*APPLY WHAT YOU READ:*
• 1. In the RabbitCarrots description, what framework does the gem use to add its rake task to a project?
• 2. From the RabbitCarrots description, write out the text starting with "3. One routing" and going on through "the application server.".

*EXERCISE PASSAGE:*
────

RabbitCarrots is a simple background task based on rake to handle the consumption of RabbitMQ message in Rails applications. It is an opinionated library that solves the consumption of messages among microservices, given the following conditions:

  1. RabbitMQ is used as an event bus for communication.
  2. Messages are routed using a single exchange, multiple routing keys.
  3. One routing key or more can be bound to a single queue.
  4. The app is a built with Ruby on Rails.

Considerations

The gem adds a rake task to the project using the Railtie framework of Rails. Therefore, the task should be run as a separate process that is independent from the application server.

────

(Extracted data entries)

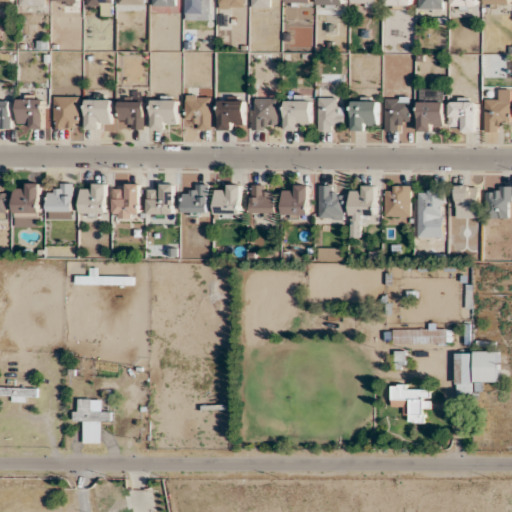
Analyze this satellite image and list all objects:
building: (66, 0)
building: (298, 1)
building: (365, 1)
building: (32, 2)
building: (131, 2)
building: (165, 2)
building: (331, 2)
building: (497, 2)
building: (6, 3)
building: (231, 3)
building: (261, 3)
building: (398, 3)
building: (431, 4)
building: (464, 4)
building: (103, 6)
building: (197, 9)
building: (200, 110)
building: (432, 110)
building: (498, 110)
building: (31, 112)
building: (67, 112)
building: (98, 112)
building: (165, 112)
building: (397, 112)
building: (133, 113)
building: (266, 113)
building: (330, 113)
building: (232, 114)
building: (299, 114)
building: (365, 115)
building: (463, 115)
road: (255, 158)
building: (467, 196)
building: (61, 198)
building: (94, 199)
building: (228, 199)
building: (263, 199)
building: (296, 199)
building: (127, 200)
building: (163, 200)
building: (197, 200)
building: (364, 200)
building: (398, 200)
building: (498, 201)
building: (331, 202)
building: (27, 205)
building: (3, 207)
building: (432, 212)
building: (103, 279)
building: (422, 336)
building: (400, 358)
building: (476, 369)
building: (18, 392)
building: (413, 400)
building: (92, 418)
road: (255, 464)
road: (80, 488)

────

*EXPECTED OUTPUTS:*
• 1. The Railtie framework of Rails.

• 2.
3. One routing key or more can be bound to a single queue.
  4. The app is a built with Ruby on Rails.

Considerations

The gem adds a rake task to the project using the Railtie framework of Rails. Therefore, the task should be run as a separate process that is independent from the application server.